Tarea pendiente: Reescribe el texto de todos los datos siguientes como una lista JSON de cadenas, con una cadena por cada línea y sin incluir las líneas en blanco.

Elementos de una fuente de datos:
++++++++++++++++++++

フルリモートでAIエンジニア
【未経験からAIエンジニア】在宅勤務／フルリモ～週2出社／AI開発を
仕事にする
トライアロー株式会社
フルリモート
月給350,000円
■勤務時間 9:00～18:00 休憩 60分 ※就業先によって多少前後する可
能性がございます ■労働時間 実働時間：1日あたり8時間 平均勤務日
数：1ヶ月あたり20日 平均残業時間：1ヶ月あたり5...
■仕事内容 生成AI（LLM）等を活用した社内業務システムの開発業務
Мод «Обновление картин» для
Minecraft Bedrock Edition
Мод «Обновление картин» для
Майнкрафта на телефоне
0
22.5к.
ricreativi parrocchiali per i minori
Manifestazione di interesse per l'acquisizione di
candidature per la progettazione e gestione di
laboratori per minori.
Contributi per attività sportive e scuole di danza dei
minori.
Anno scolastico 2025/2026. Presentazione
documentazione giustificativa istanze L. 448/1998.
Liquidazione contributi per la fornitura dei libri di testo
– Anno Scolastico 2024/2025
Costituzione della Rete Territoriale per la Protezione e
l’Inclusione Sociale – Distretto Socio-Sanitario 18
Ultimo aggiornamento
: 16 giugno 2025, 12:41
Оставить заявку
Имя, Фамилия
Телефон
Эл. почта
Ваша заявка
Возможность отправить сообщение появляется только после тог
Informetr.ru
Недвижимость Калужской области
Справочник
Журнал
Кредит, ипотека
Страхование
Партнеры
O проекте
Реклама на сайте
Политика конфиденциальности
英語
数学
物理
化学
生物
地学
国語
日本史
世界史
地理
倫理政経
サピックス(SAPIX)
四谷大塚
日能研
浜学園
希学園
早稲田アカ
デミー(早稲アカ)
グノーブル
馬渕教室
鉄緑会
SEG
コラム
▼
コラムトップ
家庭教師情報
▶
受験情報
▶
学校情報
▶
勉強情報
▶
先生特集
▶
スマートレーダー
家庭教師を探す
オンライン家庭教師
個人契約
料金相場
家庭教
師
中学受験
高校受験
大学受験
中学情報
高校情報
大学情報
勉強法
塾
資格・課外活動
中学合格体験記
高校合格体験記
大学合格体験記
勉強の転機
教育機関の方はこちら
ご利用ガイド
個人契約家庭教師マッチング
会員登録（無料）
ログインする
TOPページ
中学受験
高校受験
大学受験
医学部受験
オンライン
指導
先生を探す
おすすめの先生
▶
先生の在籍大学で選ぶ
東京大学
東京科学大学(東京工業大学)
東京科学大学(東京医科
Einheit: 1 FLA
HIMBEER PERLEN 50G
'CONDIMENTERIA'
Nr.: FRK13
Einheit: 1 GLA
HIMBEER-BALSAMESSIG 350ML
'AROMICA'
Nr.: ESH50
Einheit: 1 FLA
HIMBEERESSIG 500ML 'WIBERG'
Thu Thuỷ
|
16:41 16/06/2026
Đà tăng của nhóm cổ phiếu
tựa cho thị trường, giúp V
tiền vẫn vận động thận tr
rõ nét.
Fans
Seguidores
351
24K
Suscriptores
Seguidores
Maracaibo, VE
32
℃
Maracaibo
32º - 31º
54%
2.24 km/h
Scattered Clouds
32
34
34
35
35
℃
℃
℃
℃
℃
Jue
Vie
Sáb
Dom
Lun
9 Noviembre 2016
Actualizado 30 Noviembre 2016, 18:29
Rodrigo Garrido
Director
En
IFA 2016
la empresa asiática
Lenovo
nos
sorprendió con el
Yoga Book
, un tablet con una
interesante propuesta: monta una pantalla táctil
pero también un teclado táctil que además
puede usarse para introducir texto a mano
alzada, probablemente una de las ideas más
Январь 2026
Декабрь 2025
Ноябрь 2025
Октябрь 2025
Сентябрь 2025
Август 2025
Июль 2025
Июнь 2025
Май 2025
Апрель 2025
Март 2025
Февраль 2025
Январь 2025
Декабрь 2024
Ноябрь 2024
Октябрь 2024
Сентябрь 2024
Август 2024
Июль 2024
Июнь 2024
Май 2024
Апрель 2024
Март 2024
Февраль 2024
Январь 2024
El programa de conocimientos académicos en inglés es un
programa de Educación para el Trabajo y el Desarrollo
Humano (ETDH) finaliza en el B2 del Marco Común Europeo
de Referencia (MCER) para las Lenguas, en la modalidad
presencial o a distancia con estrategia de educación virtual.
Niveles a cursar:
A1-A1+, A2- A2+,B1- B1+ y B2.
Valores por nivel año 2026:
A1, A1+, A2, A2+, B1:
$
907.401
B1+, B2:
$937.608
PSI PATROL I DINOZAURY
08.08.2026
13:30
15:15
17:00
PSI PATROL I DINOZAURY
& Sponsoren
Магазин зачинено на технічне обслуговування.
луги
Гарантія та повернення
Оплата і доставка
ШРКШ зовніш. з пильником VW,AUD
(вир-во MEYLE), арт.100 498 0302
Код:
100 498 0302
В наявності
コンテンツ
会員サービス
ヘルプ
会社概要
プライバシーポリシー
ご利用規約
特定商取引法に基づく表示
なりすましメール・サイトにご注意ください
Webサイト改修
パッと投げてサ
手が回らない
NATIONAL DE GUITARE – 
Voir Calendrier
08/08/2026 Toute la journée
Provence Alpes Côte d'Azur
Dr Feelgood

++++++++++++++++++++

La respuesta:
[
  "フルリモートでAIエンジニア",
  "【未経験からAIエンジニア】在宅勤務／フルリモ～週2出社／AI開発を",
  "仕事にする",
  "トライアロー株式会社",
  "フルリモート",
  "月給350,000円",
  "■勤務時間 9:00～18:00 休憩 60分 ※就業先によって多少前後する可",
  "能性がございます ■労働時間 実働時間：1日あたり8時間 平均勤務日",
  "数：1ヶ月あたり20日 平均残業時間：1ヶ月あたり5...",
  "■仕事内容 生成AI（LLM）等を活用した社内業務システムの開発業務",
  "Мод «Обновление картин» для",
  "Minecraft Bedrock Edition",
  "Мод «Обновление картин» для",
  "Майнкрафта на телефоне",
  "0",
  "22.5к.",
  "ricreativi parrocchiali per i minori",
  "Manifestazione di interesse per l'acquisizione di",
  "candidature per la progettazione e gestione di",
  "laboratori per minori.",
  "Contributi per attività sportive e scuole di danza dei",
  "minori.",
  "Anno scolastico 2025/2026. Presentazione",
  "documentazione giustificativa istanze L. 448/1998.",
  "Liquidazione contributi per la fornitura dei libri di testo",
  "– Anno Scolastico 2024/2025",
  "Costituzione della Rete Territoriale per la Protezione e",
  "l’Inclusione Sociale – Distretto Socio-Sanitario 18",
  "Ultimo aggiornamento",
  ": 16 giugno 2025, 12:41",
  "Оставить заявку",
  "Имя, Фамилия",
  "Телефон",
  "Эл. почта",
  "Ваша заявка",
  "Возможность отправить сообщение появляется только после тог",
  "Informetr.ru",
  "Недвижимость Калужской области",
  "Справочник",
  "Журнал",
  "Кредит, ипотека",
  "Страхование",
  "Партнеры",
  "O проекте",
  "Реклама на сайте",
  "Политика конфиденциальности",
  "英語",
  "数学",
  "物理",
  "化学",
  "生物",
  "地学",
  "国語",
  "日本史",
  "世界史",
  "地理",
  "倫理政経",
  "サピックス(SAPIX)",
  "四谷大塚",
  "日能研",
  "浜学園",
  "希学園",
  "早稲田アカ",
  "デミー(早稲アカ)",
  "グノーブル",
  "馬渕教室",
  "鉄緑会",
  "SEG",
  "コラム",
  "▼",
  "コラムトップ",
  "家庭教師情報",
  "▶",
  "受験情報",
  "▶",
  "学校情報",
  "▶",
  "勉強情報",
  "▶",
  "先生特集",
  "▶",
  "スマートレーダー",
  "家庭教師を探す",
  "オンライン家庭教師",
  "個人契約",
  "料金相場",
  "家庭教",
  "師",
  "中学受験",
  "高校受験",
  "大学受験",
  "中学情報",
  "高校情報",
  "大学情報",
  "勉強法",
  "塾",
  "資格・課外活動",
  "中学合格体験記",
  "高校合格体験記",
  "大学合格体験記",
  "勉強の転機",
  "教育機関の方はこちら",
  "ご利用ガイド",
  "個人契約家庭教師マッチング",
  "会員登録（無料）",
  "ログインする",
  "TOPページ",
  "中学受験",
  "高校受験",
  "大学受験",
  "医学部受験",
  "オンライン",
  "指導",
  "先生を探す",
  "おすすめの先生",
  "▶",
  "先生の在籍大学で選ぶ",
  "東京大学",
  "東京科学大学(東京工業大学)",
  "東京科学大学(東京医科",
  "Einheit: 1 FLA",
  "HIMBEER PERLEN 50G",
  "'CONDIMENTERIA'",
  "Nr.: FRK13",
  "Einheit: 1 GLA",
  "HIMBEER-BALSAMESSIG 350ML",
  "'AROMICA'",
  "Nr.: ESH50",
  "Einheit: 1 FLA",
  "HIMBEERESSIG 500ML 'WIBERG'",
  "Thu Thuỷ",
  "|",
  "16:41 16/06/2026",
  "Đà tăng của nhóm cổ phiếu",
  "tựa cho thị trường, giúp V",
  "tiền vẫn vận động thận tr",
  "rõ nét.",
  "Fans",
  "Seguidores",
  "351",
  "24K",
  "Suscriptores",
  "Seguidores",
  "Maracaibo, VE",
  "32",
  "℃",
  "Maracaibo",
  "32º - 31º",
  "54%",
  "2.24 km/h",
  "Scattered Clouds",
  "32",
  "34",
  "34",
  "35",
  "35",
  "℃",
  "℃",
  "℃",
  "℃",
  "℃",
  "Jue",
  "Vie",
  "Sáb",
  "Dom",
  "Lun",
  "9 Noviembre 2016",
  "Actualizado 30 Noviembre 2016, 18:29",
  "Rodrigo Garrido",
  "Director",
  "En",
  "IFA 2016",
  "la empresa asiática",
  "Lenovo",
  "nos",
  "sorprendió con el",
  "Yoga Book",
  ", un tablet con una",
  "interesante propuesta: monta una pantalla táctil",
  "pero también un teclado táctil que además",
  "puede usarse para introducir texto a mano",
  "alzada, probablemente una de las ideas más",
  "Январь 2026",
  "Декабрь 2025",
  "Ноябрь 2025",
  "Октябрь 2025",
  "Сентябрь 2025",
  "Август 2025",
  "Июль 2025",
  "Июнь 2025",
  "Май 2025",
  "Апрель 2025",
  "Март 2025",
  "Февраль 2025",
  "Январь 2025",
  "Декабрь 2024",
  "Ноябрь 2024",
  "Октябрь 2024",
  "Сентябрь 2024",
  "Август 2024",
  "Июль 2024",
  "Июнь 2024",
  "Май 2024",
  "Апрель 2024",
  "Март 2024",
  "Февраль 2024",
  "Январь 2024",
  "El programa de conocimientos académicos en inglés es un",
  "programa de Educación para el Trabajo y el Desarrollo",
  "Humano (ETDH) finaliza en el B2 del Marco Común Europeo",
  "de Referencia (MCER) para las Lenguas, en la modalidad",
  "presencial o a distancia con estrategia de educación virtual.",
  "Niveles a cursar:",
  "A1-A1+, A2- A2+,B1- B1+ y B2.",
  "Valores por nivel año 2026:",
  "A1, A1+, A2, A2+, B1:",
  "$",
  "907.401",
  "B1+, B2:",
  "$937.608",
  "PSI PATROL I DINOZAURY",
  "08.08.2026",
  "13:30",
  "15:15",
  "17:00",
  "PSI PATROL I DINOZAURY",
  "& Sponsoren",
  "Магазин зачинено на технічне обслуговування.",
  "луги",
  "Гарантія та повернення",
  "Оплата і доставка",
  "ШРКШ зовніш. з пильником VW,AUD",
  "(вир-во MEYLE), арт.100 498 0302",
  "Код:",
  "100 498 0302",
  "В наявності",
  "コンテンツ",
  "会員サービス",
  "ヘルプ",
  "会社概要",
  "プライバシーポリシー",
  "ご利用規約",
  "特定商取引法に基づく表示",
  "なりすましメール・サイトにご注意ください",
  "Webサイト改修",
  "パッと投げてサ",
  "手が回らない",
  "NATIONAL DE GUITARE – ",
  "Voir Calendrier",
  "08/08/2026 Toute la journée",
  "Provence Alpes Côte d'Azur",
  "Dr Feelgood"
]